Другим — подарки сентября, грибарий леса осени; а мне — гербарий словаря, лес говора разрозненный.
То стужа ветку серебрит, то душит слякоть дряблая. Дичок привит, и вот — гибрид! Моягода, мояблоня!
Сто га словами поросло, и после года первого — уже несет плодыни слов счасливовое дерево. Четыре сонета
Сад, где б я жил,— я б расцветил тобой, дом, где б я спал,— тобою бы обставил, созвездия б сиять тобой заставил и листьям дал бы дальний голос твой.
Твою походку вделал бы в прибой и в крылья птиц твои б ладони вправил, и в небо я б лицо твое оправил, когда бы правил звездною судьбой.
И жил бы тут, где всюду ты и ты: ты — дом, ты — сад, ты — море, ты — кусты, прибой и с неба машущая птица,
где слова нет, чтоб молвить: «Тебя нет»,— сомненья нет, что это может сбыться, и все-таки — моей мечты сонет
не сбудется. Осенний, голый сад с ней очень мало общего имеет, и воздух голосом ее не веет, и звезды неба ею не блестят,
и листья ее слов не шелестят, и море шагу сделать не посмеет, крыло воронье у трубы чернеет, и с неба клочья тусклые висят.
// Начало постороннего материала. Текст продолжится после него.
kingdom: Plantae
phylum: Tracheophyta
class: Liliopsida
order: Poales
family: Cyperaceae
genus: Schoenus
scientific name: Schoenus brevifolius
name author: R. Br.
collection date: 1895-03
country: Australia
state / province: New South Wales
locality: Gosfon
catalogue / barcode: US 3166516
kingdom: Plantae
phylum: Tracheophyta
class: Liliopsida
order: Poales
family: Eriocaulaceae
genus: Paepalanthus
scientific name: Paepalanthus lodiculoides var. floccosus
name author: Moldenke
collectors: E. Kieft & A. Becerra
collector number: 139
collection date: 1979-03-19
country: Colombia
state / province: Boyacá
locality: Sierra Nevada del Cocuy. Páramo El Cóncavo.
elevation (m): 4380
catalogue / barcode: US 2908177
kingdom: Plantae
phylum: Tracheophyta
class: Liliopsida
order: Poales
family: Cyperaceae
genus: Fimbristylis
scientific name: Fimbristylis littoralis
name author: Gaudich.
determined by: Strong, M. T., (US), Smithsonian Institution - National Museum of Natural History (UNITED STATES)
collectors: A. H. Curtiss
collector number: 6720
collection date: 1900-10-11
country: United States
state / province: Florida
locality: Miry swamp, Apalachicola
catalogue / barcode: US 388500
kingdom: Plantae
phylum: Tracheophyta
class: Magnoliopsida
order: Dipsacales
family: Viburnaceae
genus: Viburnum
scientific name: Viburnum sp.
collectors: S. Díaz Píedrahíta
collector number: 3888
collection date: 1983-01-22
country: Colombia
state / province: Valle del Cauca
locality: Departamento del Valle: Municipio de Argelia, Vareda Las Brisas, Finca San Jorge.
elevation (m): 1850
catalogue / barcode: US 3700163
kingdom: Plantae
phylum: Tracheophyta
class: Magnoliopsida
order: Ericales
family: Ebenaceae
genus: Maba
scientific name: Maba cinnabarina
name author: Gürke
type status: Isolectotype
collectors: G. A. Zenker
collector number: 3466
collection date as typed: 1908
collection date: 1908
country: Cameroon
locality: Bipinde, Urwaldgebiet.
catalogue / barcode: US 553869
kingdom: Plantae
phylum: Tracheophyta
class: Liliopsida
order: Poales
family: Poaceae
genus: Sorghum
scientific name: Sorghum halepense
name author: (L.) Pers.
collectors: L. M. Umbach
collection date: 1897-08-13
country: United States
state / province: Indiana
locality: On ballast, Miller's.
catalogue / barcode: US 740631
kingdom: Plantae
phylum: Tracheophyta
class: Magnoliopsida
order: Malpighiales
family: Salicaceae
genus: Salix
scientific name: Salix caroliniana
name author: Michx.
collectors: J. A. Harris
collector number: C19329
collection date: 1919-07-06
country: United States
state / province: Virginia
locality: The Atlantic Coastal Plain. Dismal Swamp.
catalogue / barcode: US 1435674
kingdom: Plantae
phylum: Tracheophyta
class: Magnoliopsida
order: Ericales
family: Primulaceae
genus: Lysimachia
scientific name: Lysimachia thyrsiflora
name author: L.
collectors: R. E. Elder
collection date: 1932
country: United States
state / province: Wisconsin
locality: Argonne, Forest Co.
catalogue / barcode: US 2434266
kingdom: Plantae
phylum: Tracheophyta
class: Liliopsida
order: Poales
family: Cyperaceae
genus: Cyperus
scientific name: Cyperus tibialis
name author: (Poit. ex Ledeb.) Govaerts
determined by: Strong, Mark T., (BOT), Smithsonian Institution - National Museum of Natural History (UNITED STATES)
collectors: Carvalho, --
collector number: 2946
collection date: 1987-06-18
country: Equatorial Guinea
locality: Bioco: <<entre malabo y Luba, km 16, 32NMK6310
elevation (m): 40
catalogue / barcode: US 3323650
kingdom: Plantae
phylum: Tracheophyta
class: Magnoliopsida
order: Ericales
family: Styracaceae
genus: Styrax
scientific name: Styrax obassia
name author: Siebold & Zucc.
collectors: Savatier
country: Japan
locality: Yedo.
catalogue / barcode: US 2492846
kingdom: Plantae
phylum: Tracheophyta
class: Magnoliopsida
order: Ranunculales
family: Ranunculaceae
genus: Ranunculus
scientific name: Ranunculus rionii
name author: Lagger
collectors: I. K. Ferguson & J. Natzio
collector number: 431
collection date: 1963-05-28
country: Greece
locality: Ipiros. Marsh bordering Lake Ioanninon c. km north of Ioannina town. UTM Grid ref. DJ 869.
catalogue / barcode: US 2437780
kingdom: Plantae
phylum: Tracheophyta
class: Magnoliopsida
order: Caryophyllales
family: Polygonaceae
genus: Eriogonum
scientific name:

Тут осень мне пустынная дана, где дом, и куст, и море — не она, где сделалось утратой расставанье,
где даже нет следа от слова «ты», царапинки ее существованья, и все-таки — сонет моей мечты
опять звенит. Возможно, что не тут, а где-нибудь — она в спокойной дреме, ее слова, ее дыханье в доме, и к ней руками — фикусы растут,
Она живет. Ее с обедом ждут. Приходит в дом. И нет лица знакомей. Рука лежит на лермонтовском томе, глаза, как прежде карие, живут.
Тут знает тишь о голосе твоем, и всякий день тебя встречает дом, не дом — так лес, не лес — так вроде луга.
С тобою часто ходит вдоль полей — не я — так он, не он — твоя подруга, и все-таки — сонет мечты моей
лишь вымысел. Найди я правду в нем, я б кинул все — и жизнь и славу эту, и странником я б зашагал по свету, обшарить каждый луг, и лес, и дом.
Прошел бы я по снегу босиком, без шапки по тропическому лету, у окон ждать от сумерек к рассвету, под солнцем, градом, снегом и дождем.
И если есть похожий дом такой, я к старости б достал его рукой: «Узнай меня, любимая, по стуку!..»
Пусть мне ответят: «В доме ее нет!» К дверям прижму иссеченную руку и допишу моей мечты сонет.